Un incident aussi rare qu’inquiétant s’est produit début janvier dans le 8e arrondissement de Paris, à proximité immédiate du Parc Monceau. Plusieurs chiens ont été victimes de décharges électriques en marchant sur un trottoir de l’avenue Ruysdaël. L’un d’eux est mort après avoir été électrocuté, tandis qu’une dizaine d’autres ont subi des chocs plus ou moins violents. En cause, selon les premières constatations, un dysfonctionnement technique affectant une installation liée à l’éclairage public. Les faits se sont déroulés mardi 6 janvier. En promenade avec leur animal, plusieurs propriétaires ont vu leur chien s’effondrer ou hurler après avoir posé les pattes sur une plaque métallique intégrée au trottoir. Dans au moins un cas, la décharge a également été ressentie par le maître, par contact indirect via la laisse. La scène a provoqué une vive émotion parmi les riverains, d’autant plus que l’incident s’est produit en pleine journée, dans un quartier très fréquenté. Rapidement alertés, les services techniques sont intervenus pour sécuriser la zone. Le trottoir concerné a été neutralisé afin d’éviter tout nouveau risque, pendant que les causes exactes du phénomène étaient examinées. Si ce type d’accident reste exceptionnel, il rappelle néanmoins la dangerosité potentielle de certaines installations urbaines en cas de défaillance.

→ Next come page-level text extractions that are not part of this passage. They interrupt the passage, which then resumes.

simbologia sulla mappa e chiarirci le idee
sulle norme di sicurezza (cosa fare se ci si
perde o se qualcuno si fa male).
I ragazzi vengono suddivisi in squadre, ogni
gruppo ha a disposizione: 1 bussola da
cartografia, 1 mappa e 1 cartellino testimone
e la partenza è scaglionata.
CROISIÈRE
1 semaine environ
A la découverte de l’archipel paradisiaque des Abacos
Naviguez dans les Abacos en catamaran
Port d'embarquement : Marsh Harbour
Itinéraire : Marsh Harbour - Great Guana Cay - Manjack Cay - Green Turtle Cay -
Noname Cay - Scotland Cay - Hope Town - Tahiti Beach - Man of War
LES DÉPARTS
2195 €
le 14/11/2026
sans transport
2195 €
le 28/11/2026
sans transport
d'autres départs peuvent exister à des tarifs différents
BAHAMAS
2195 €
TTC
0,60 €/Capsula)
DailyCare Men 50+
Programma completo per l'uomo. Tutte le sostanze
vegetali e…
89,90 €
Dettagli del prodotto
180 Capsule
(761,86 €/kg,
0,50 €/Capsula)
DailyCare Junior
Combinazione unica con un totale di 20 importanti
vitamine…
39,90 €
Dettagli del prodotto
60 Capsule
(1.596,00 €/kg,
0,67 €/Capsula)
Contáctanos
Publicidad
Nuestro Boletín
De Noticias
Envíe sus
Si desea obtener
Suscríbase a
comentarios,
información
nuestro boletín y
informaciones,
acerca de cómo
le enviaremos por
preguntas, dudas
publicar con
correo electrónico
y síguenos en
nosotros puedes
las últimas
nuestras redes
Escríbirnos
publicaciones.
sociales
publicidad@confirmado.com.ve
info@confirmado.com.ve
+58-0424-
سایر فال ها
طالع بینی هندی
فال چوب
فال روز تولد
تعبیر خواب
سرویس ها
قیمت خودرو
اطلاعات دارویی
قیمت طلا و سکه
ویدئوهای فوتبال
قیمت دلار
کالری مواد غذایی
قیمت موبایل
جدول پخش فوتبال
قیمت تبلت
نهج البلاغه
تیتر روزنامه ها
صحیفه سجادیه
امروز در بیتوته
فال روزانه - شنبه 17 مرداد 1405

Un défaut sur une boîte sous trottoir à l’origine des décharges
Selon les explications fournies par Enedis, l’incident trouve son origine dans une boîte sous trottoir, appelée BST dans le jargon technique. Ces dispositifs, généralement dissimulés sous des plaques métalliques d’environ trente centimètres de côté, permettent l’alimentation et la maintenance des réseaux d’éclairage public. Dans le cas présent, le couvercle de la boîte se serait retrouvé en contact avec une pièce sous tension, rendant la surface conductrice. Cette configuration anormale explique pourquoi les chiens, plus proches du sol et souvent en contact direct avec la plaque par plusieurs points d’appui, ont été particulièrement exposés. Leur morphologie et la présence éventuelle d’humidité sur le sol peuvent accentuer les effets d’une décharge électrique. Les humains, en revanche, ne ressentent généralement un choc que de manière indirecte, par l’intermédiaire de la laisse ou d’un contact simultané avec l’animal.
Les services municipaux et Enedis assurent que le courant a été immédiatement coupé
Des agents chargés de la gestion des réverbères se sont rendus sur place pour neutraliser l’installation défectueuse et sécuriser durablement le secteur. Une enquête interne a été ouverte afin de déterminer l’origine précise du dysfonctionnement, qu’il s’agisse d’une usure du matériel, d’un défaut d’installation ou d’un problème lié à des travaux antérieurs. La maire du 8e arrondissement, Jeanne d’Hauteserre, a indiqué que la situation avait été maîtrisée et que toutes les mesures nécessaires avaient été prises pour garantir la sécurité des piétons et des animaux. Elle a précisé que les lieux avaient été rendus inoffensifs après l’intervention des services compétents. Ce n’est pas la première fois qu’un tel accident survient. Un cas similaire avait déjà été recensé à Paris en 2013, rappelant que ces installations techniques, pourtant banales dans le paysage urbain, nécessitent une surveillance constante. Les autorités insistent toutefois sur le caractère exceptionnel de l’événement et appellent à ne pas céder à la panique. Selon Enedis, il n’existe pas de risque généralisé d’électrocution des animaux à chaque coin de rue.